- WORK TASK
In the data below, which lines hold "determined"? Copy every one.

- INPUT MATERIAL
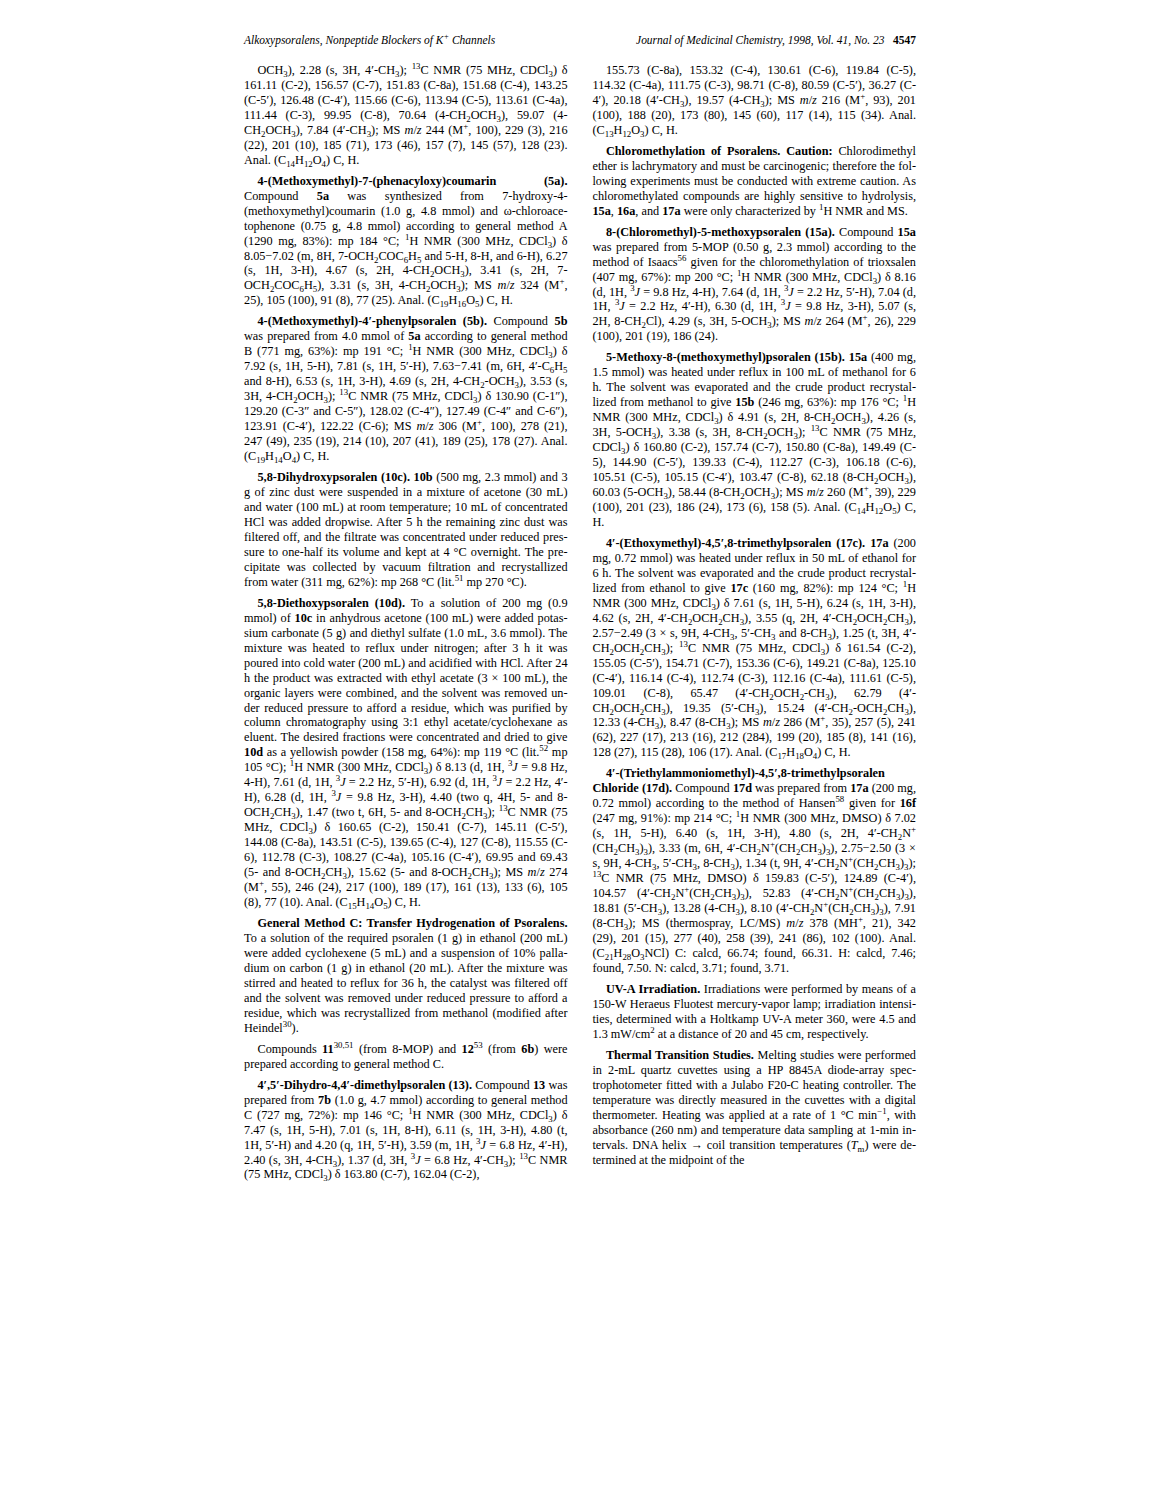Alkoxypsoralens, Nonpeptide Blockers of K+ Channels Journal of Medicinal Chemistry, 1998, Vol. 41, No. 23 4547
OCH3), 2.28 (s, 3H, 4′-CH3); 13C NMR (75 MHz, CDCl3) δ 161.11 (C-2), 156.57 (C-7), 151.83 (C-8a), 151.68 (C-4), 143.25 (C-5′), 126.48 (C-4′), 115.66 (C-6), 113.94 (C-5), 113.61 (C-4a), 111.44 (C-3), 99.95 (C-8), 70.64 (4-CH2OCH3), 59.07 (4-CH2OCH3), 7.84 (4′-CH3); MS m/z 244 (M+, 100), 229 (3), 216 (22), 201 (10), 185 (71), 173 (46), 157 (7), 145 (57), 128 (23). Anal. (C14H12O4) C, H.
4-(Methoxymethyl)-7-(phenacyloxy)coumarin (5a). Compound 5a was synthesized from 7-hydroxy-4-(methoxymethyl)coumarin (1.0 g, 4.8 mmol) and ω-chloroacetophenone (0.75 g, 4.8 mmol) according to general method A (1290 mg, 83%): mp 184 °C; 1H NMR (300 MHz, CDCl3) δ 8.05−7.02 (m, 8H, 7-OCH2COC6H5 and 5-H, 8-H, and 6-H), 6.27 (s, 1H, 3-H), 4.67 (s, 2H, 4-CH2OCH3), 3.41 (s, 2H, 7-OCH2COC6H5), 3.31 (s, 3H, 4-CH2OCH3); MS m/z 324 (M+, 25), 105 (100), 91 (8), 77 (25). Anal. (C19H16O5) C, H.
4-(Methoxymethyl)-4′-phenylpsoralen (5b). Compound 5b was prepared from 4.0 mmol of 5a according to general method B (771 mg, 63%): mp 191 °C; 1H NMR (300 MHz, CDCl3) δ 7.92 (s, 1H, 5-H), 7.81 (s, 1H, 5′-H), 7.63−7.41 (m, 6H, 4′-C6H5 and 8-H), 6.53 (s, 1H, 3-H), 4.69 (s, 2H, 4-CH2-OCH3), 3.53 (s, 3H, 4-CH2OCH3); 13C NMR (75 MHz, CDCl3) δ 130.90 (C-1″), 129.20 (C-3″ and C-5″), 128.02 (C-4″), 127.49 (C-4″ and C-6″), 123.91 (C-4′), 122.22 (C-6); MS m/z 306 (M+, 100), 278 (21), 247 (49), 235 (19), 214 (10), 207 (41), 189 (25), 178 (27). Anal. (C19H14O4) C, H.
5,8-Dihydroxypsoralen (10c). 10b (500 mg, 2.3 mmol) and 3 g of zinc dust were suspended in a mixture of acetone (30 mL) and water (100 mL) at room temperature; 10 mL of concentrated HCl was added dropwise. After 5 h the remaining zinc dust was filtered off, and the filtrate was concentrated under reduced pressure to one-half its volume and kept at 4 °C overnight. The precipitate was collected by vacuum filtration and recrystallized from water (311 mg, 62%): mp 268 °C (lit.51 mp 270 °C).
5,8-Diethoxypsoralen (10d). To a solution of 200 mg (0.9 mmol) of 10c in anhydrous acetone (100 mL) were added potassium carbonate (5 g) and diethyl sulfate (1.0 mL, 3.6 mmol). The mixture was heated to reflux under nitrogen; after 3 h it was poured into cold water (200 mL) and acidified with HCl. After 24 h the product was extracted with ethyl acetate (3 × 100 mL), the organic layers were combined, and the solvent was removed under reduced pressure to afford a residue, which was purified by column chromatography using 3:1 ethyl acetate/cyclohexane as eluent. The desired fractions were concentrated and dried to give 10d as a yellowish powder (158 mg, 64%): mp 119 °C (lit.52 mp 105 °C); 1H NMR (300 MHz, CDCl3) δ 8.13 (d, 1H, 3J = 9.8 Hz, 4-H), 7.61 (d, 1H, 3J = 2.2 Hz, 5′-H), 6.92 (d, 1H, 3J = 2.2 Hz, 4′-H), 6.28 (d, 1H, 3J = 9.8 Hz, 3-H), 4.40 (two q, 4H, 5- and 8-OCH2CH3), 1.47 (two t, 6H, 5- and 8-OCH2CH3); 13C NMR (75 MHz, CDCl3) δ 160.65 (C-2), 150.41 (C-7), 145.11 (C-5′), 144.08 (C-8a), 143.51 (C-5), 139.65 (C-4), 127 (C-8), 115.55 (C-6), 112.78 (C-3), 108.27 (C-4a), 105.16 (C-4′), 69.95 and 69.43 (5- and 8-OCH2CH3), 15.62 (5- and 8-OCH2CH3); MS m/z 274 (M+, 55), 246 (24), 217 (100), 189 (17), 161 (13), 133 (6), 105 (8), 77 (10). Anal. (C15H14O5) C, H.
General Method C: Transfer Hydrogenation of Psoralens. To a solution of the required psoralen (1 g) in ethanol (200 mL) were added cyclohexene (5 mL) and a suspension of 10% palladium on carbon (1 g) in ethanol (20 mL). After the mixture was stirred and heated to reflux for 36 h, the catalyst was filtered off and the solvent was removed under reduced pressure to afford a residue, which was recrystallized from methanol (modified after Heindel30).
Compounds 1130,51 (from 8-MOP) and 1253 (from 6b) were prepared according to general method C.
4′,5′-Dihydro-4,4′-dimethylpsoralen (13). Compound 13 was prepared from 7b (1.0 g, 4.7 mmol) according to general method C (727 mg, 72%): mp 146 °C; 1H NMR (300 MHz, CDCl3) δ 7.47 (s, 1H, 5-H), 7.01 (s, 1H, 8-H), 6.11 (s, 1H, 3-H), 4.80 (t, 1H, 5′-H) and 4.20 (q, 1H, 5′-H), 3.59 (m, 1H, 3J = 6.8 Hz, 4′-H), 2.40 (s, 3H, 4-CH3), 1.37 (d, 3H, 3J = 6.8 Hz, 4′-CH3); 13C NMR (75 MHz, CDCl3) δ 163.80 (C-7), 162.04 (C-2),
155.73 (C-8a), 153.32 (C-4), 130.61 (C-6), 119.84 (C-5), 114.32 (C-4a), 111.75 (C-3), 98.71 (C-8), 80.59 (C-5′), 36.27 (C-4′), 20.18 (4′-CH3), 19.57 (4-CH3); MS m/z 216 (M+, 93), 201 (100), 188 (20), 173 (80), 145 (60), 117 (14), 115 (34). Anal. (C13H12O3) C, H.
Chloromethylation of Psoralens. Caution: Chlorodimethyl ether is lachrymatory and must be carcinogenic; therefore the following experiments must be conducted with extreme caution. As chloromethylated compounds are highly sensitive to hydrolysis, 15a, 16a, and 17a were only characterized by 1H NMR and MS.
8-(Chloromethyl)-5-methoxypsoralen (15a). Compound 15a was prepared from 5-MOP (0.50 g, 2.3 mmol) according to the method of Isaacs56 given for the chloromethylation of trioxsalen (407 mg, 67%): mp 200 °C; 1H NMR (300 MHz, CDCl3) δ 8.16 (d, 1H, 3J = 9.8 Hz, 4-H), 7.64 (d, 1H, 3J = 2.2 Hz, 5′-H), 7.04 (d, 1H, 3J = 2.2 Hz, 4′-H), 6.30 (d, 1H, 3J = 9.8 Hz, 3-H), 5.07 (s, 2H, 8-CH2Cl), 4.29 (s, 3H, 5-OCH3); MS m/z 264 (M+, 26), 229 (100), 201 (19), 186 (24).
5-Methoxy-8-(methoxymethyl)psoralen (15b). 15a (400 mg, 1.5 mmol) was heated under reflux in 100 mL of methanol for 6 h. The solvent was evaporated and the crude product recrystallized from methanol to give 15b (246 mg, 63%): mp 176 °C; 1H NMR (300 MHz, CDCl3) δ 4.91 (s, 2H, 8-CH2OCH3), 4.26 (s, 3H, 5-OCH3), 3.38 (s, 3H, 8-CH2OCH3); 13C NMR (75 MHz, CDCl3) δ 160.80 (C-2), 157.74 (C-7), 150.80 (C-8a), 149.49 (C-5), 144.90 (C-5′), 139.33 (C-4), 112.27 (C-3), 106.18 (C-6), 105.51 (C-5), 105.15 (C-4′), 103.47 (C-8), 62.18 (8-CH2OCH3), 60.03 (5-OCH3), 58.44 (8-CH2OCH3); MS m/z 260 (M+, 39), 229 (100), 201 (23), 186 (24), 173 (6), 158 (5). Anal. (C14H12O5) C, H.
4′-(Ethoxymethyl)-4,5′,8-trimethylpsoralen (17c). 17a (200 mg, 0.72 mmol) was heated under reflux in 50 mL of ethanol for 6 h. The solvent was evaporated and the crude product recrystallized from ethanol to give 17c (160 mg, 82%): mp 124 °C; 1H NMR (300 MHz, CDCl3) δ 7.61 (s, 1H, 5-H), 6.24 (s, 1H, 3-H), 4.62 (s, 2H, 4′-CH2OCH2CH3), 3.55 (q, 2H, 4′-CH2OCH2CH3), 2.57−2.49 (3 × s, 9H, 4-CH3, 5′-CH3 and 8-CH3), 1.25 (t, 3H, 4′-CH2OCH2CH3); 13C NMR (75 MHz, CDCl3) δ 161.54 (C-2), 155.05 (C-5′), 154.71 (C-7), 153.36 (C-6), 149.21 (C-8a), 125.10 (C-4′), 116.14 (C-4), 112.74 (C-3), 112.16 (C-4a), 111.61 (C-5), 109.01 (C-8), 65.47 (4′-CH2OCH2-CH3), 62.79 (4′-CH2OCH2CH3), 19.35 (5′-CH3), 15.24 (4′-CH2-OCH2CH3), 12.33 (4-CH3), 8.47 (8-CH3); MS m/z 286 (M+, 35), 257 (5), 241 (62), 227 (17), 213 (16), 212 (284), 199 (20), 185 (8), 141 (16), 128 (27), 115 (28), 106 (17). Anal. (C17H18O4) C, H.
4′-(Triethylammoniomethyl)-4,5′,8-trimethylpsoralen Chloride (17d). Compound 17d was prepared from 17a (200 mg, 0.72 mmol) according to the method of Hansen58 given for 16f (247 mg, 91%): mp 214 °C; 1H NMR (300 MHz, DMSO) δ 7.02 (s, 1H, 5-H), 6.40 (s, 1H, 3-H), 4.80 (s, 2H, 4′-CH2N+(CH2CH3)3), 3.33 (m, 6H, 4′-CH2N+(CH2CH3)3), 2.75−2.50 (3 × s, 9H, 4-CH3, 5′-CH3, 8-CH3), 1.34 (t, 9H, 4′-CH2N+(CH2CH3)3); 13C NMR (75 MHz, DMSO) δ 159.83 (C-5′), 124.89 (C-4′), 104.57 (4′-CH2N+(CH2CH3)3), 52.83 (4′-CH2N+(CH2CH3)3), 18.81 (5′-CH3), 13.28 (4-CH3), 8.10 (4′-CH2N+(CH2CH3)3), 7.91 (8-CH3); MS (thermospray, LC/MS) m/z 378 (MH+, 21), 342 (29), 201 (15), 277 (40), 258 (39), 241 (86), 102 (100). Anal. (C21H28O3NCl) C: calcd, 66.74; found, 66.31. H: calcd, 7.46; found, 7.50. N: calcd, 3.71; found, 3.71.
UV-A Irradiation. Irradiations were performed by means of a 150-W Heraeus Fluotest mercury-vapor lamp; irradiation intensities, determined with a Holtkamp UV-A meter 360, were 4.5 and 1.3 mW/cm2 at a distance of 20 and 45 cm, respectively.
Thermal Transition Studies. Melting studies were performed in 2-mL quartz cuvettes using a HP 8845A diode-array spectrophotometer fitted with a Julabo F20-C heating controller. The temperature was directly measured in the cuvettes with a digital thermometer. Heating was applied at a rate of 1 °C min−1, with absorbance (260 nm) and temperature data sampling at 1-min intervals. DNA helix → coil transition temperatures (Tm) were determined at the midpoint of the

- RESPONSE AREA
UV-A Irradiation. Irradiations were performed by means of a 150-W Heraeus Fluotest mercury-vapor lamp; irradiation intensities, determined with a Holtkamp UV-A meter 360, were 4.5 and 1.3 mW/cm2 at a distance of 20 and 45 cm, respectively.
Thermal Transition Studies. Melting studies were performed in 2-mL quartz cuvettes using a HP 8845A diode-array spectrophotometer fitted with a Julabo F20-C heating controller. The temperature was directly measured in the cuvettes with a digital thermometer. Heating was applied at a rate of 1 °C min−1, with absorbance (260 nm) and temperature data sampling at 1-min intervals. DNA helix → coil transition temperatures (Tm) were determined at the midpoint of the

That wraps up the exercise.